On m’avait dit que le lecteur sortait crade d’un livre de Michel Houellebecq. Je m’en étais donc abstenu jusqu’alors. Jusqu’à la lecture du livre de Philippe Lançon, Le lambeau, où il rappelle un article écrit lors de la publication précédente de Michel Houellebecq, Soumission. Les mots de Philippe Lançon étaient différents de ceux que j’avais entendus. Quand est sorti Sérotonine, j’ai donc décidé de le lire.
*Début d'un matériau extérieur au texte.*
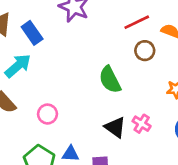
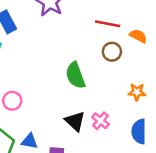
red line: (137, 22) -> (108, 24), turned 30

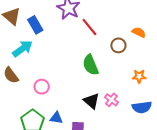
red line: (108, 24) -> (89, 27), moved, turned 42
blue semicircle: (139, 131) -> (142, 107), turned -96

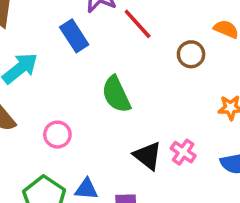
blue rectangle: (35, 25) -> (74, 36), moved
green semicircle: (91, 65) -> (116, 94), moved

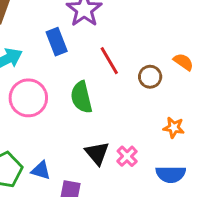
red line: (138, 24) -> (109, 61), moved
pink circle: (57, 135) -> (28, 98), moved, size x1.6

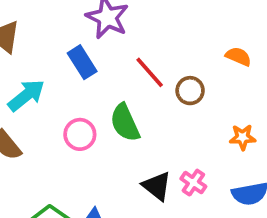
brown circle: (150, 77) -> (190, 91), moved
pink circle: (28, 98) -> (80, 134), moved, size x0.7

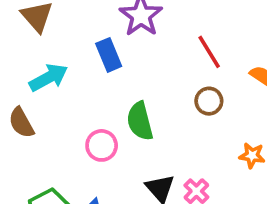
red line: (150, 72) -> (209, 52), moved
pink circle: (80, 134) -> (102, 145), moved

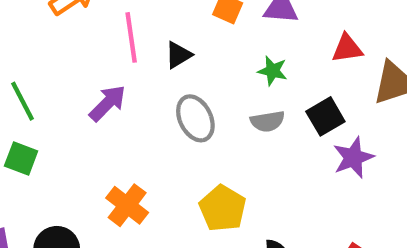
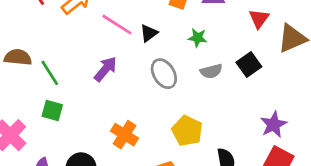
pink line: (131, 37) -> (117, 25), turned -44
red triangle: (347, 48) -> (259, 19), turned -40
green star: (273, 71) -> (198, 38), moved
purple star: (353, 158) -> (274, 125), moved

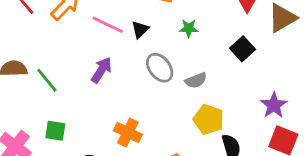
gray semicircle: (211, 71) -> (196, 80), moved
green square: (52, 110) -> (55, 131), moved
yellow pentagon: (187, 131) -> (209, 119), moved

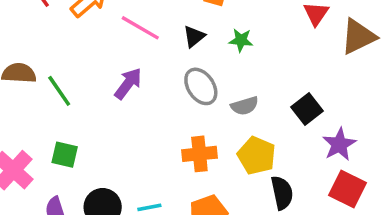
black triangle: (140, 30) -> (194, 37), moved
black square: (243, 49) -> (307, 109), moved
orange cross: (128, 132) -> (199, 154), moved, turned -36

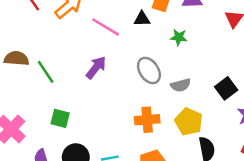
black triangle: (194, 37) -> (142, 19), moved, turned 36
green square: (65, 155) -> (60, 118), moved

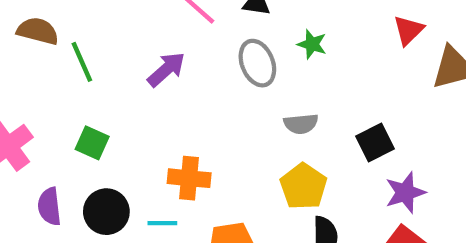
gray ellipse: (149, 70) -> (257, 63), moved
orange cross: (147, 120) -> (189, 178), moved

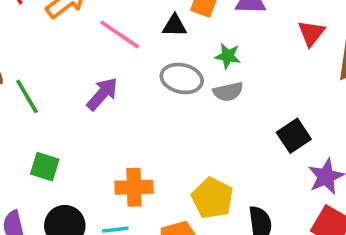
gray ellipse: (257, 63) -> (182, 78), turned -48
gray semicircle: (301, 124) -> (228, 92), moved
yellow pentagon: (303, 186) -> (212, 198), moved

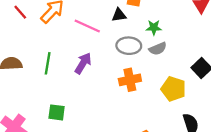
green line: (27, 96) -> (48, 63), moved, turned 50
orange cross: (134, 187) -> (130, 80), moved
yellow pentagon: (212, 198) -> (173, 89), moved

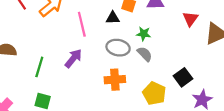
pink line: (87, 26) -> (82, 24), turned 45
gray semicircle: (158, 49) -> (145, 54), turned -119
green line: (48, 63) -> (39, 67), moved

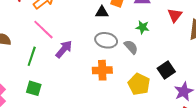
pink line: (82, 24) -> (43, 30), moved, turned -35
green star: (144, 34) -> (142, 27), moved

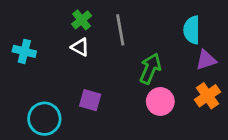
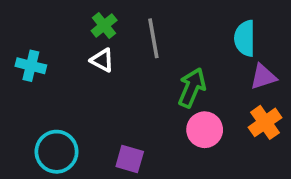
purple square: (90, 100) -> (130, 159), moved

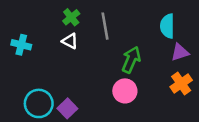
pink circle: (205, 130) -> (125, 91), moved
purple square: (130, 159) -> (67, 108), moved, turned 30

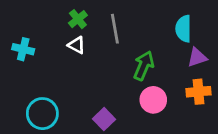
orange cross: (181, 83) -> (198, 92), turned 30
pink circle: (125, 91) -> (153, 100), moved
purple square: (67, 108) -> (104, 119), moved

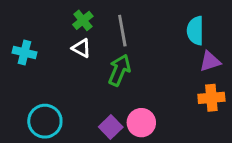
green arrow: (144, 66) -> (119, 70), moved
pink circle: (153, 100) -> (141, 123), moved

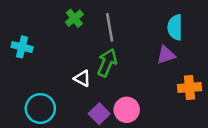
white triangle: (81, 48) -> (82, 78), moved
purple triangle: (210, 61) -> (166, 55), moved

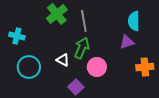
green cross: (74, 18) -> (57, 14), size x1.5
cyan circle: (40, 108) -> (29, 67), moved
pink circle: (127, 110) -> (97, 67), moved

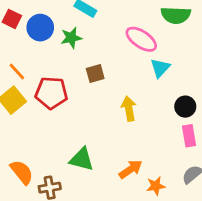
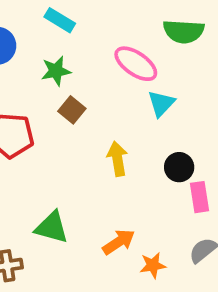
green star: (71, 38) -> (56, 71), moved
brown square: (95, 74) -> (72, 110), turned -36
black circle: (185, 107) -> (179, 167), moved

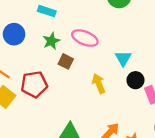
pink ellipse: (136, 64) -> (85, 38), moved
cyan triangle: (161, 103) -> (123, 58), moved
Certes, le crade m’est tout de suite apparu, avec une pointe d’humour certes, mais crade quand même. Et puis, c’est la tristesse qui a dominé. Sérotonine est un livre triste, désespéré. Après avoir fait des tours et des tours sur les clichés à propos des femmes, de la société, des bourgeois, du théâtre subventionné, etc., tours qui donnent parfois l’impression de suivre des commentaires sur Facebook, voici l’arrivée d’un personnage. Comme le narrateur, il a fait ses études à « l’Agro », mais il est sorti de Danone et de la filière agro-industrielle pour devenir agriculteur, éleveur, et qui plus est, en respectant le cahier des charges « bio ». Héritier de la noblesse, il veut vivre de ses propres revenus mais les règles en vigueur l’en empêchent. Quand on est étudiant, dit alors le narrateur, on a tout l’espoir de l’avenir, et puis, ensuite, on va travailler et il ne reste rien à espérer. Même pas revivre le grand amour qu’on a pu connaître. Alors, si on prend les armes, ça n’est pas tant contre le monde social qui est « une machine à détruire l’amour » que contre soi-même.